De la misma manera que la vida no es para siempre, no se puede pretender
que lo que hay en ella si lo sea. Esa es la frase que cada día Elías se repetía
en su cabeza buscando consuelo al despojo emocional que se sentía al amanecer
una mañana tras otra.
Acostumbrado al abandono, aprendió de lo prescindible de la vida y también que
a veces, toca asesinar a ciertas personas antes de que el mismo destino se
encargue de ello. Hacía años que la comunicación con su padre se había
resquebrajado por completo y aunque nunca había perdido a ningún ser querido cercano
en su joven vida, le supuso años asumir que ese, también era un duelo. Sin
embargo, pese a este duelo reprimido durante años, Elías sentía que su vida estaba
repleta de momentos y personas lindas.
En una tarde de verano, sentado a pleno sol mientras su piel se cocía sin
conciencia alguna de la estropeada capa de ozono del planeta, pensó en cómo
sería volver a compartir su vida con una mujer como Eugenia. El día que ella se
quedó en su casa por primera vez, no se atrevía a tocarla, estaba tan extasiado
que pensaba que si trataba de hacerlo se desvanecería su presencia.

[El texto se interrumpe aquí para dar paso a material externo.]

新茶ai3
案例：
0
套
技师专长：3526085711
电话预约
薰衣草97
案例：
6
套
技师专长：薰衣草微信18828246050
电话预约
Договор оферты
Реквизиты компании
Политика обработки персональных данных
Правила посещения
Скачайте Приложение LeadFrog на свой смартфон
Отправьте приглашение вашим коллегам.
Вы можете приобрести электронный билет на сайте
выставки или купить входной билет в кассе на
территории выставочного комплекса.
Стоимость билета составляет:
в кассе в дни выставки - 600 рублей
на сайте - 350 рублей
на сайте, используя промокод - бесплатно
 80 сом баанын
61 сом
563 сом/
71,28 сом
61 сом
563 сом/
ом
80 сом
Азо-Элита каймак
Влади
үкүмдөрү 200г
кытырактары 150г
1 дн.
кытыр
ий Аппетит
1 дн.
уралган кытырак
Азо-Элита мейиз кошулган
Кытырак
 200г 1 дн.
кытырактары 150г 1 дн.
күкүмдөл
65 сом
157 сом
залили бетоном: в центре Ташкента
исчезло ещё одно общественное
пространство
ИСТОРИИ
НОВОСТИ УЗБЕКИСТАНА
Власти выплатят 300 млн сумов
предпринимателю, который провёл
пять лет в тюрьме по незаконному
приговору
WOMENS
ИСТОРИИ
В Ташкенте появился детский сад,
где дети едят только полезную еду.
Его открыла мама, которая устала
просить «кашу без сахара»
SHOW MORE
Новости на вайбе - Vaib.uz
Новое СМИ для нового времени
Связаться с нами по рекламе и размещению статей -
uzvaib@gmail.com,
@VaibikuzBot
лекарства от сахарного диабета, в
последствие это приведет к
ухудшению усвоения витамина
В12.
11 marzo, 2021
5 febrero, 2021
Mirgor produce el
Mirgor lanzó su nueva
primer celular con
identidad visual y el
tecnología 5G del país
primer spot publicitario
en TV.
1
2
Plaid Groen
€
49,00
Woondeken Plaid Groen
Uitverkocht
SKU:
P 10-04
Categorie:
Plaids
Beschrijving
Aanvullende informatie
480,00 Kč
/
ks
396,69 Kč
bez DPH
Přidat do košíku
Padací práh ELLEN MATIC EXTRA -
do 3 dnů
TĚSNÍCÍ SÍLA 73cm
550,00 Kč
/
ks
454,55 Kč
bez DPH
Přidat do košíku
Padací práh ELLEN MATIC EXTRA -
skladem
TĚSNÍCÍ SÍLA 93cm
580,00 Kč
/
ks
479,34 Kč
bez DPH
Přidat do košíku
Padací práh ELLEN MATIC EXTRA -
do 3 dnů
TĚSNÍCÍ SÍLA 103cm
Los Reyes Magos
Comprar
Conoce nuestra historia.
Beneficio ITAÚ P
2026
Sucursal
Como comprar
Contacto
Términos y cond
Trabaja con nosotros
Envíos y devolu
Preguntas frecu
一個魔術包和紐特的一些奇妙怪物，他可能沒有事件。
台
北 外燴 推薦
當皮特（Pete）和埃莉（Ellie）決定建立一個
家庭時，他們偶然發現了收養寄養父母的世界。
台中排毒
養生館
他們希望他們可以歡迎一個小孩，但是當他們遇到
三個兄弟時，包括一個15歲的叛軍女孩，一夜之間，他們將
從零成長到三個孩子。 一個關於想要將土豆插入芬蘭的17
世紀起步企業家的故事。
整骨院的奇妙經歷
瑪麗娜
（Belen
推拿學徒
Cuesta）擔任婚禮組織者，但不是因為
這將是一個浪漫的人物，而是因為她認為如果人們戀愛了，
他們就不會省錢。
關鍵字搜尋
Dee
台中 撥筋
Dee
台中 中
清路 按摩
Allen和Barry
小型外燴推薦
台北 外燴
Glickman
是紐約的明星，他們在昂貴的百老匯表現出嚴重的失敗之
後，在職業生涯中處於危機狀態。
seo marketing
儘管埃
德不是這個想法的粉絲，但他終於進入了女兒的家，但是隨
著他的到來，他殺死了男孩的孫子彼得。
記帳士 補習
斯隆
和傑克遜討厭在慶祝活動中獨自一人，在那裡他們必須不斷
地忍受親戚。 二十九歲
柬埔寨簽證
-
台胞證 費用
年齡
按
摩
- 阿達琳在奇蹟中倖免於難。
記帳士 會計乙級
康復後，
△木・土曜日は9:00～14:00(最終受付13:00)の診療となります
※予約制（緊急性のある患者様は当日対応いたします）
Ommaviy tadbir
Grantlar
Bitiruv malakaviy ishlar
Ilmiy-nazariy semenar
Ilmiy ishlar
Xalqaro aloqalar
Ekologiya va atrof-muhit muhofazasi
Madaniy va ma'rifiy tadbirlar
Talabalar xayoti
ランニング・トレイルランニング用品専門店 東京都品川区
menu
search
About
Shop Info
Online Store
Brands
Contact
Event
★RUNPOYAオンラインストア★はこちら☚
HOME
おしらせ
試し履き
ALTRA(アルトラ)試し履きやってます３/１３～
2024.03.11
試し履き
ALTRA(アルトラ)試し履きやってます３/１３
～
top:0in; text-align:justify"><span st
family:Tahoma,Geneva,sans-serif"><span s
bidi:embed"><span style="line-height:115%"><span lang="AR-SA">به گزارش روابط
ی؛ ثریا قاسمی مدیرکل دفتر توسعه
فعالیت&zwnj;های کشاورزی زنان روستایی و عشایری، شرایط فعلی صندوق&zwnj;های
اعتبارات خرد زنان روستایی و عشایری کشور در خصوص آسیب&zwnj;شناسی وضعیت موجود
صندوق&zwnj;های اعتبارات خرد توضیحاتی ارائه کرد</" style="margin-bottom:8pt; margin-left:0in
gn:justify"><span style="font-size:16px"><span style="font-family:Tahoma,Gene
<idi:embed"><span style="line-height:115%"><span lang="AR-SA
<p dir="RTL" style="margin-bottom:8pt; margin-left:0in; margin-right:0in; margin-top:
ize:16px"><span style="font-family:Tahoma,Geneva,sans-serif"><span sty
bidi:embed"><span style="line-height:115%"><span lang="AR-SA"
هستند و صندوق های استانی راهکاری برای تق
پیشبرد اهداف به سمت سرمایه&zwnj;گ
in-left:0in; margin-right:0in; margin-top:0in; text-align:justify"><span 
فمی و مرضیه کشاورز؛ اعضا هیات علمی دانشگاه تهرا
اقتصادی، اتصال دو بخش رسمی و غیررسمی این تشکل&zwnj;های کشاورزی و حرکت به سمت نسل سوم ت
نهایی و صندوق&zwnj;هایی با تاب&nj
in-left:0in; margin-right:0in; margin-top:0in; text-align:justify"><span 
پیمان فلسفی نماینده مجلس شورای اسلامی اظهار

Duró meses mirándola y hablándole sin tocarla, convenciéndose de lo
prescindible del contacto físico para tratar de estirar su presencia hasta
siempre, si así fuera posible. Pero
luego de meses de contención no pudo más, enredó su mano en su cabello y mientras
ella se evaporaba le susurraba al oído, ¿sabes? Te odio porque me encantas.